Records to process:
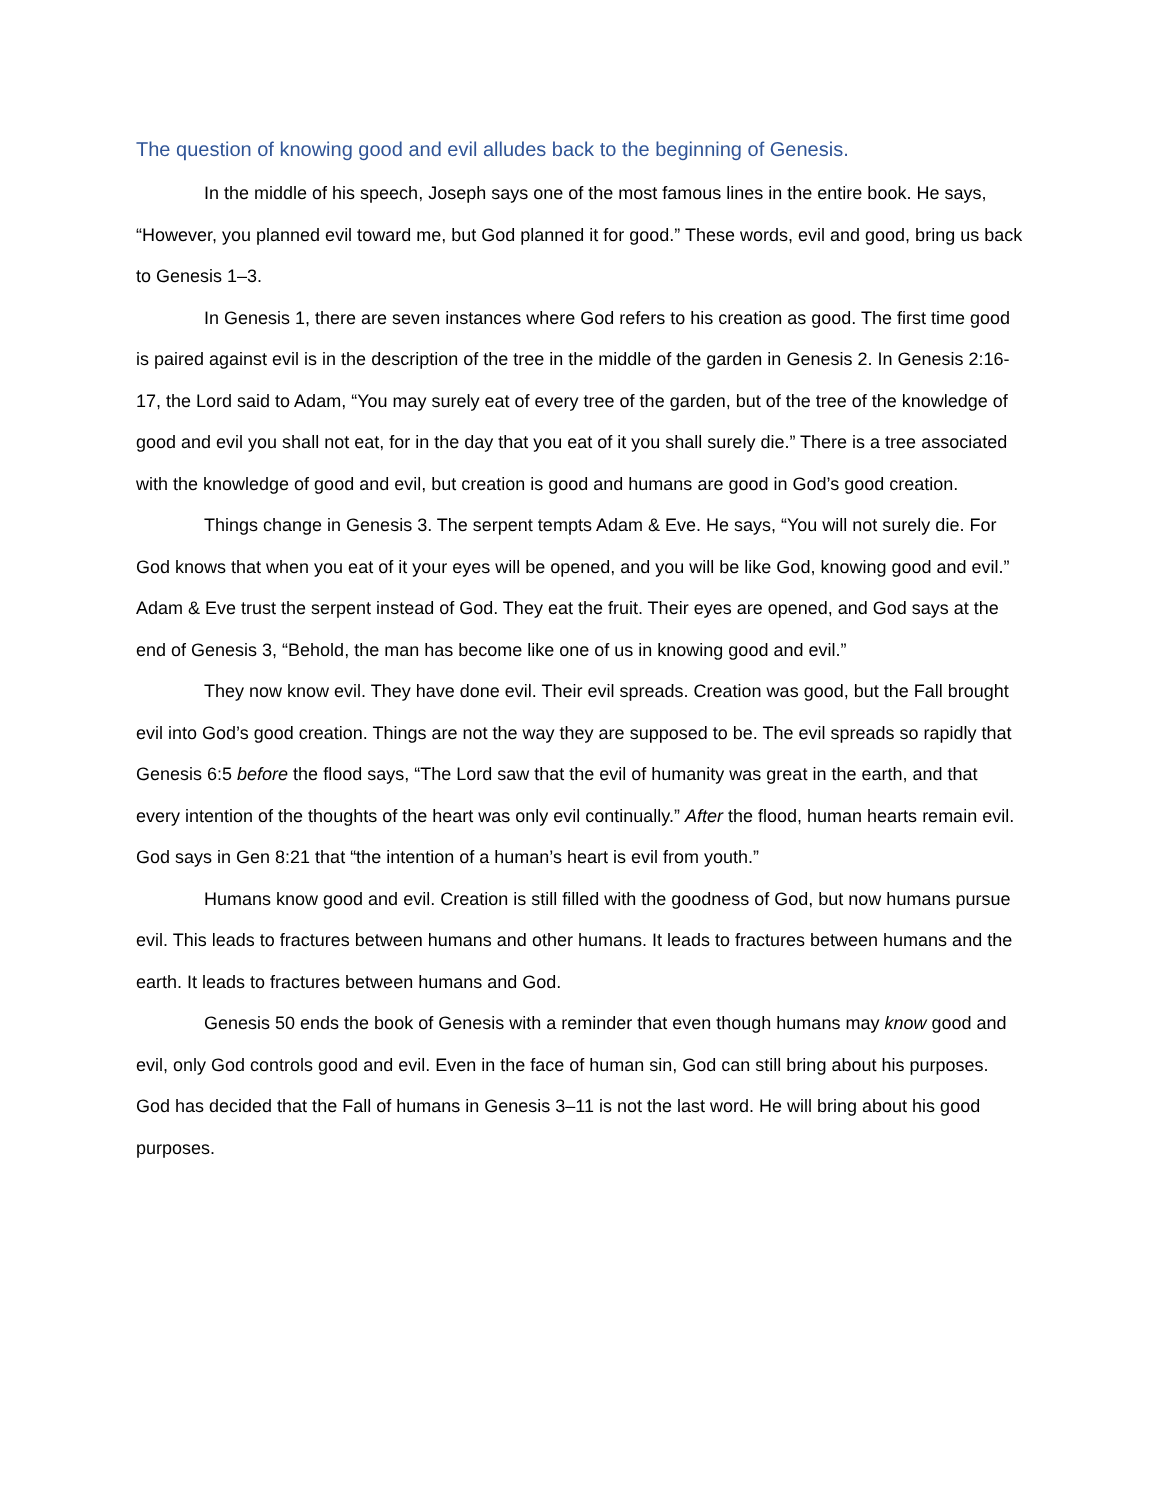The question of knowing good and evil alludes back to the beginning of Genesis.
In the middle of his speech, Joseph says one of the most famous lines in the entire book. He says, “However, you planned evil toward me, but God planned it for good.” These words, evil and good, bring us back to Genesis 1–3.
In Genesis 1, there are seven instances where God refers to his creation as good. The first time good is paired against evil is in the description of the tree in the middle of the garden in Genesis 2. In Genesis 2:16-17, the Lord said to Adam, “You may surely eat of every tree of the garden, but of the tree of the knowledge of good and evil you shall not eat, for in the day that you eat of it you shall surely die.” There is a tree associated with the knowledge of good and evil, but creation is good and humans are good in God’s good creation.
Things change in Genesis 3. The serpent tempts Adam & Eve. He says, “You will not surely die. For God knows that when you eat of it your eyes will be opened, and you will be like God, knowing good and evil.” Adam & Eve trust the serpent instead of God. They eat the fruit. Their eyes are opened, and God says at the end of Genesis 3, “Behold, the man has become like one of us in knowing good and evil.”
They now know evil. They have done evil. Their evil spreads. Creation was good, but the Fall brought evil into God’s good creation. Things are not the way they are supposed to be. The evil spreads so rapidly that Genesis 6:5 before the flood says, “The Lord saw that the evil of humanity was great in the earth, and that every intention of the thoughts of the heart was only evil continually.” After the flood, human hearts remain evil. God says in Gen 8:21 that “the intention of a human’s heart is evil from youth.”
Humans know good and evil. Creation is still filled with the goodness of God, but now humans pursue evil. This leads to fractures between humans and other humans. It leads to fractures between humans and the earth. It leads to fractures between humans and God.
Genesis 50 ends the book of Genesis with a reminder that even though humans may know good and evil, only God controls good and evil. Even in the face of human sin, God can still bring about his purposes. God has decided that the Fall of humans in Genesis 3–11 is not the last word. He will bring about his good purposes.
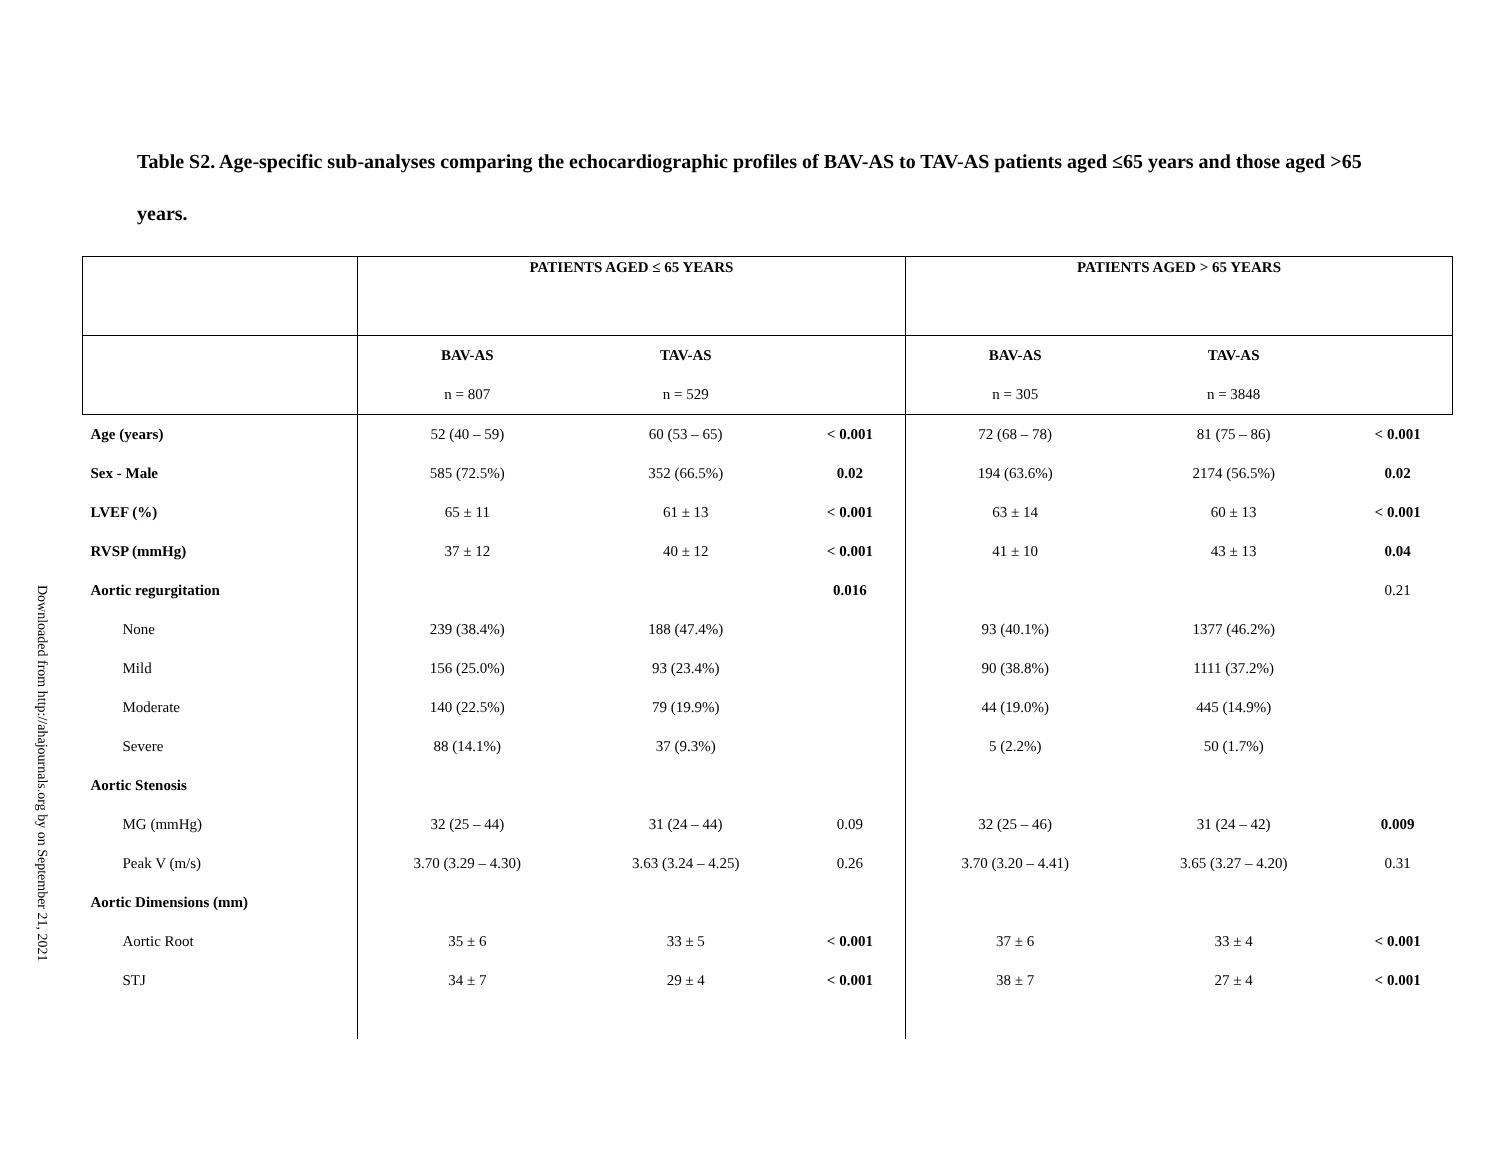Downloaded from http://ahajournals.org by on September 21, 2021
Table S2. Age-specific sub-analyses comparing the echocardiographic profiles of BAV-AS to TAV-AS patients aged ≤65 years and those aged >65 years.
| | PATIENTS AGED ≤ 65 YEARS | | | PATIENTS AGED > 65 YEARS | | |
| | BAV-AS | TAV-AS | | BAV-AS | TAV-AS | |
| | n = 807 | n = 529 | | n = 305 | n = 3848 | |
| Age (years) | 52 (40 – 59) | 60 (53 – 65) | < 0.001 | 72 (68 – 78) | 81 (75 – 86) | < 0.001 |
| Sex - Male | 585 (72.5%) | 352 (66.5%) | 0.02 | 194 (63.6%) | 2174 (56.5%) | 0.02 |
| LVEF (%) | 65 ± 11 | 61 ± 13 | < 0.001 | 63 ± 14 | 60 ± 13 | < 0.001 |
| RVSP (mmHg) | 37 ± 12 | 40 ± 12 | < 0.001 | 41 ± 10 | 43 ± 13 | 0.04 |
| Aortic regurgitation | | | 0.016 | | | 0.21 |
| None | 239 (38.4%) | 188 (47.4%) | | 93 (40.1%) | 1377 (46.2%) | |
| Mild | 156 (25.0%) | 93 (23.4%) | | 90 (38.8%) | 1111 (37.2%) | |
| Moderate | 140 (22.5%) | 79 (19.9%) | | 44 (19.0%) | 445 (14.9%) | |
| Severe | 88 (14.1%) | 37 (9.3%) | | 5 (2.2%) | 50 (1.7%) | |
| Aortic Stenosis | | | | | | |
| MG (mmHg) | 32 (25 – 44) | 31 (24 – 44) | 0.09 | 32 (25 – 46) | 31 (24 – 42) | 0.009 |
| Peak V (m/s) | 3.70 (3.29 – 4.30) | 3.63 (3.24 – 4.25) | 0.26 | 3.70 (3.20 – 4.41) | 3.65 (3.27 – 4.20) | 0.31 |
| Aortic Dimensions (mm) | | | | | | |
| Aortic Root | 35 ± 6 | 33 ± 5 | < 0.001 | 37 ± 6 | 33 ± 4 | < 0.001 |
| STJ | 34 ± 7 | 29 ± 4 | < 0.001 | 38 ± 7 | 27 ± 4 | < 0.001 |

---

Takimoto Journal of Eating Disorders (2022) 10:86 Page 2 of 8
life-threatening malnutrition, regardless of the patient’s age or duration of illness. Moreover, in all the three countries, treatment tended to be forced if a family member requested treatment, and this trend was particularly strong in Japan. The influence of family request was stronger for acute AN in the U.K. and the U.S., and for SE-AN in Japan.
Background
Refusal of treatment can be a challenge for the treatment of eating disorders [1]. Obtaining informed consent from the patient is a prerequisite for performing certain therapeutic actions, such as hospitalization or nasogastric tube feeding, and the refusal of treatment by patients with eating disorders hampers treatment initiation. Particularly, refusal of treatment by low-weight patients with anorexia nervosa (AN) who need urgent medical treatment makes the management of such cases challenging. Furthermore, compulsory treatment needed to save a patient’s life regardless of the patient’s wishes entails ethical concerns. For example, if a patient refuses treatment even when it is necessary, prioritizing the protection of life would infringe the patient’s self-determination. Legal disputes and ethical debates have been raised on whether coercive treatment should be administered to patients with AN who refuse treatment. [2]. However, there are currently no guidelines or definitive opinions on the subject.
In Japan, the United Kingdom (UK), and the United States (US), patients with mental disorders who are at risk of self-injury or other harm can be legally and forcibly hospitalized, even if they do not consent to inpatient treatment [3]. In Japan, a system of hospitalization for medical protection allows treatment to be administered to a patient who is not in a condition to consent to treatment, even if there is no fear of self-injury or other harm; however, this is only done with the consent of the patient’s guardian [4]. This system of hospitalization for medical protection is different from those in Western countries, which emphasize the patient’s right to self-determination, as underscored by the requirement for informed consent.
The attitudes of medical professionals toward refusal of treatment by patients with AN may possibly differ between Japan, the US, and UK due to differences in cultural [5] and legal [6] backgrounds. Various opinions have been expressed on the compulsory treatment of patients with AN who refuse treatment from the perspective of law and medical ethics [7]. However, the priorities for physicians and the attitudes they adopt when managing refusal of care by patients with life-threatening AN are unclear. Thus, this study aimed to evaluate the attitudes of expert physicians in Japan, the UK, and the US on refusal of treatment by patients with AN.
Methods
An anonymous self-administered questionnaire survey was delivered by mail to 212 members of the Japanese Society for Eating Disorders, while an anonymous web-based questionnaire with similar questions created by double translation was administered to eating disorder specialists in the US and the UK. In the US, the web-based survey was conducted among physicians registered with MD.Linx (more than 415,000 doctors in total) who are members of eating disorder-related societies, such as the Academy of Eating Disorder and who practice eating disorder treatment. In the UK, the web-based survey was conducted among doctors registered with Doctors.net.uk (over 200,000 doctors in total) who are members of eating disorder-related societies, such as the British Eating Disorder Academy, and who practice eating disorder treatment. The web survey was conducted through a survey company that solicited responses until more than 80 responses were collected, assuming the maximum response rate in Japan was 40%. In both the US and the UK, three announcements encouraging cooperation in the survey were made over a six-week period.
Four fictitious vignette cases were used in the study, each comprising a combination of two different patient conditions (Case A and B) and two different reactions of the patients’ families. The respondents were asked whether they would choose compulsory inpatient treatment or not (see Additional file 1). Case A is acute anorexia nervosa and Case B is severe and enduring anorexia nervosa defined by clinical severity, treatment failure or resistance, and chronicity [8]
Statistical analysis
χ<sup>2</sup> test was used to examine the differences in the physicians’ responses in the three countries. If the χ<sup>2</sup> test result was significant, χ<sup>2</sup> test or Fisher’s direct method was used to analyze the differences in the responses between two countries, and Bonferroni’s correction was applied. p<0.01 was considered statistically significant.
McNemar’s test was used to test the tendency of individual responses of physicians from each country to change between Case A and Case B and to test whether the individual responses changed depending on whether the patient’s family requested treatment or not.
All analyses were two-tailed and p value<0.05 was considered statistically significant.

--

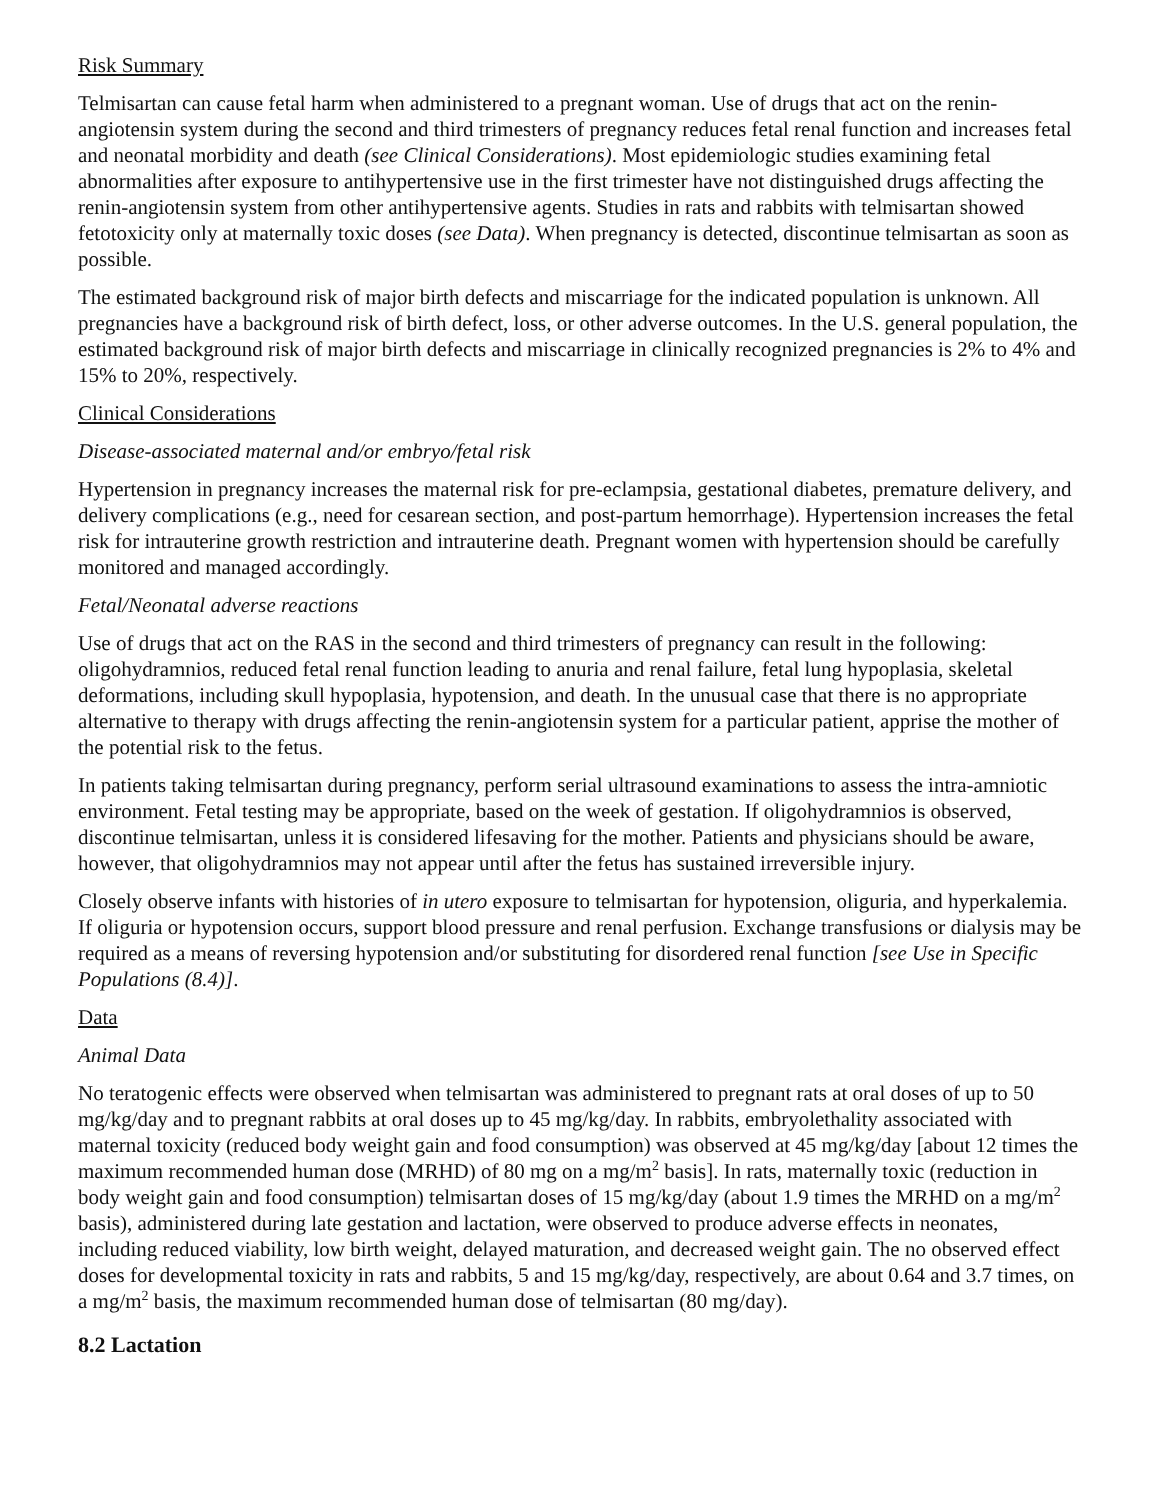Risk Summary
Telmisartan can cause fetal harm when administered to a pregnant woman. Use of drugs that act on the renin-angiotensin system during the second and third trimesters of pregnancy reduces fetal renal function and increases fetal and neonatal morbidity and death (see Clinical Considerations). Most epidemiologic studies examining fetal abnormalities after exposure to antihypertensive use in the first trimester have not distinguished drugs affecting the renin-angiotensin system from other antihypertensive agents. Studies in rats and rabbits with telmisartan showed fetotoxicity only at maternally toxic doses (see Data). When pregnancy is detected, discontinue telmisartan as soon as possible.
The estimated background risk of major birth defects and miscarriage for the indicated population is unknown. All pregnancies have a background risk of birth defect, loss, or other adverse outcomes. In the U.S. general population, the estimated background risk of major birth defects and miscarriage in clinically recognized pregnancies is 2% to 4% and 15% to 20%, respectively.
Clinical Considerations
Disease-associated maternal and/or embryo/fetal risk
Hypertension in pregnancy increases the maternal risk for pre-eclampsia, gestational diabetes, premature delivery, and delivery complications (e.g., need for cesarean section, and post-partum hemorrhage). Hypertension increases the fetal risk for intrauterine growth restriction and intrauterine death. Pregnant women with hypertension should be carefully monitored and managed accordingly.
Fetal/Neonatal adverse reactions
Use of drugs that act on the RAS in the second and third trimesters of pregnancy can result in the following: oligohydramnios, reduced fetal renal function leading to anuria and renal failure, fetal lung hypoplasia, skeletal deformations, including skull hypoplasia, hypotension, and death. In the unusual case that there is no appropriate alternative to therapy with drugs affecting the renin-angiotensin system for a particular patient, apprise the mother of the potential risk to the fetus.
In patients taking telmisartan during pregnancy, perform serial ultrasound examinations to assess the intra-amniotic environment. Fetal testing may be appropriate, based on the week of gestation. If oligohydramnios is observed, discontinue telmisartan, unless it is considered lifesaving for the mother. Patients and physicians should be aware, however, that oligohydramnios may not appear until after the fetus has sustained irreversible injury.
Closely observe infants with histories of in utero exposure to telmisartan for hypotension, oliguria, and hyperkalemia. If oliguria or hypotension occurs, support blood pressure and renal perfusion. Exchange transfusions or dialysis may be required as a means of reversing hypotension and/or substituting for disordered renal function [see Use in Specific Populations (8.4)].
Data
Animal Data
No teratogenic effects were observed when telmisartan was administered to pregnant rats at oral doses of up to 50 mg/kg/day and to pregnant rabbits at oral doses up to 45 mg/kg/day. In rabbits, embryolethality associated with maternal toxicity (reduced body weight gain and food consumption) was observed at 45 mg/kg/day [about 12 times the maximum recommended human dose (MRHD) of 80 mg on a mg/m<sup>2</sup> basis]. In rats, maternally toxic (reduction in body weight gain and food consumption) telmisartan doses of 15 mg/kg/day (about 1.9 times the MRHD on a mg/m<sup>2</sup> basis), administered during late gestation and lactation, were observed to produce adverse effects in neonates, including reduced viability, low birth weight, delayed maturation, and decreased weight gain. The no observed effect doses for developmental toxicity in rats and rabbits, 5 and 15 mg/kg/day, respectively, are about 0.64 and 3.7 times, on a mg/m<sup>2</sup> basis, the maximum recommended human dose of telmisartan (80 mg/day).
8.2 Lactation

Required work: Within these entries, output exactly the lines starting at the one with "The question of" and finishing at the one with "Things change in". Leave pictures out of the output.

Solution below:
The question of knowing good and evil alludes back to the beginning of Genesis.
In the middle of his speech, Joseph says one of the most famous lines in the entire book. He says, “However, you planned evil toward me, but God planned it for good.” These words, evil and good, bring us back to Genesis 1–3.
In Genesis 1, there are seven instances where God refers to his creation as good. The first time good is paired against evil is in the description of the tree in the middle of the garden in Genesis 2. In Genesis 2:16-17, the Lord said to Adam, “You may surely eat of every tree of the garden, but of the tree of the knowledge of good and evil you shall not eat, for in the day that you eat of it you shall surely die.” There is a tree associated with the knowledge of good and evil, but creation is good and humans are good in God’s good creation.
Things change in Genesis 3. The serpent tempts Adam & Eve. He says, “You will not surely die. For God knows that when you eat of it your eyes will be opened, and you will be like God, knowing good and evil.” Adam & Eve trust the serpent instead of God. They eat the fruit. Their eyes are opened, and God says at the end of Genesis 3, “Behold, the man has become like one of us in knowing good and evil.”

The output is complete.